Let's find what you're looking for

Ankle Replacement Gives Jim Freedom to Stop ‘Holding Back’

feed News and More

Ankle replacement patient Jim Lusardi and his wife in front of a glacier.
Jim Lusardi and his wife on an Alaskan cruise.

Jim Lusardi will get to explore the world in a new way this year on his new right ankle. The 56-year-old had his second ankle replacement with Dr. Brandon Scharer, a foot and ankle surgeon at Orthopedics & Sports Medicine BayCare Clinic, late last year in anticipation of a cruise he and his wife had planned.

“I’m looking forward to not holding back or saying, ‘You go ahead, it looks fine from here,’” Lusardi said.

Reflecting on a previous vacation, Lusardi remembers his bone-on-bone ankle pain made Mayan ruins extremely difficult to tour.

“You’d have 200 steps you’re trying to climb, and it takes you an hour when everyone else is up and back in ten minutes.”

Ankles Had Been in Disrepair for Years

Scharer also replaced Lusardi’s left ankle in December 2020. Years of playing football, basketball, and racquetball had taken their toll.
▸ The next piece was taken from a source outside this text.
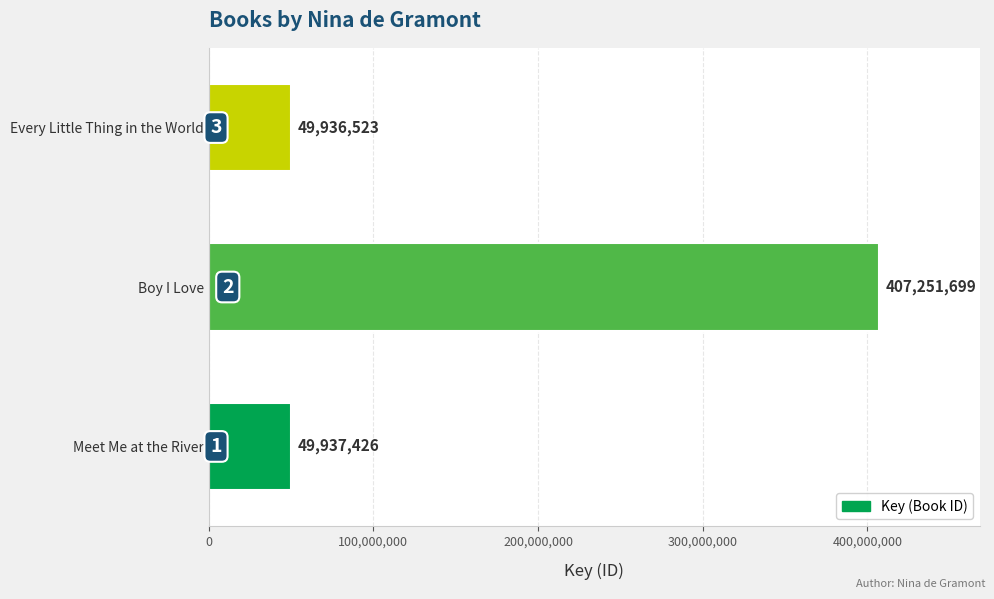

What is the sum of all values?

507125648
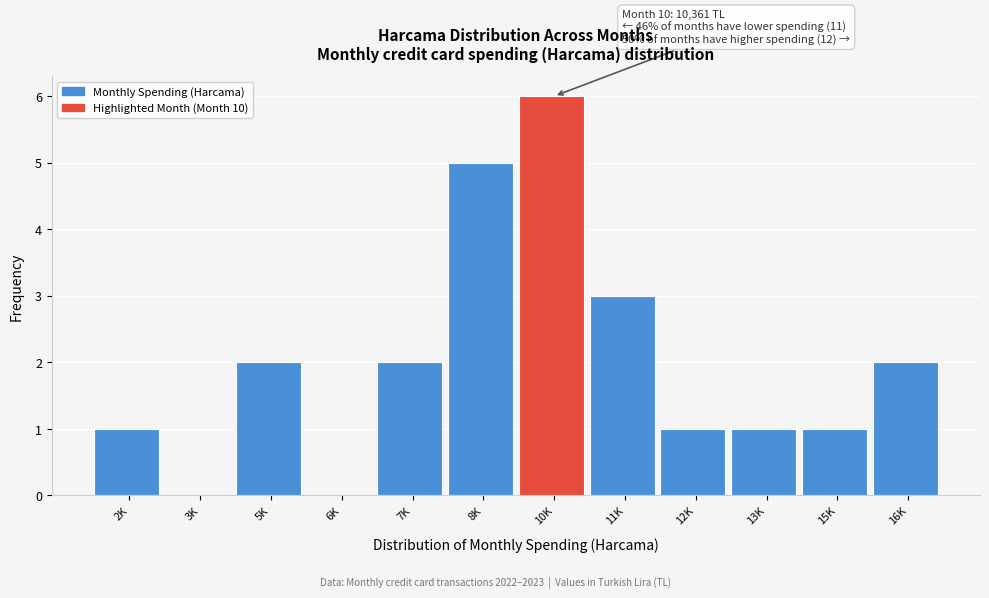

Reading left to right, transcribe all the data shown in this chart.

2K=1	3K=0	5K=2	6K=0	7K=2	8K=5	10K=6	11K=3	12K=1	13K=1	15K=1	16K=2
Lusardi had a ligament reconstruction 18 years ago and was getting joint injections regularly to manage the pain. But even with most of that activity in his past, Lusardi’s ankles weren’t holding up daily.

“I fell over once just stepping out of the car and I almost hit my head,” Lusardi said. “So it was like, ‘Yeah, we gotta do something about these.’”

Jim’s Path to Total Ankle Replacement

Lusardi appreciates the way Scharer patiently listened to him the first time he got an injection from Scharer. After a few injections, Lusardi said Scharer helped him understand they were just a temporary fix, not a true solution to the problem. X-Rays showing a patient's ankle before and after total ankle replacement.

“He made me at ease with those conversations,” Lusardi said. “And understanding what was actually happening, what my options were, and just explaining it all.”

The relationship Scharer built with Lusardi helped him decide to get his left ankle replaced in 2020. The success of that ankle replacement set Lusardi on a path to say yes to replacing his right ankle in 2023 without hesitation.

“I woke up from surgery with less pain than I was in prior to surgery,” Lusardi said. “Sure, you’ve got medications and some surgical pain to deal with, but it’s a different type of pain versus the bone-on-bone grinding.”

Lusardi highly encourages others with ankle issues to get them checked out.

“If you’re living with that type of pain, seek the help. It’s not going to get better, odds are, unless you get it looked at. And then find out what your options are. When you see the imaging and understand where the pain’s coming from, that does help make the decision easier.”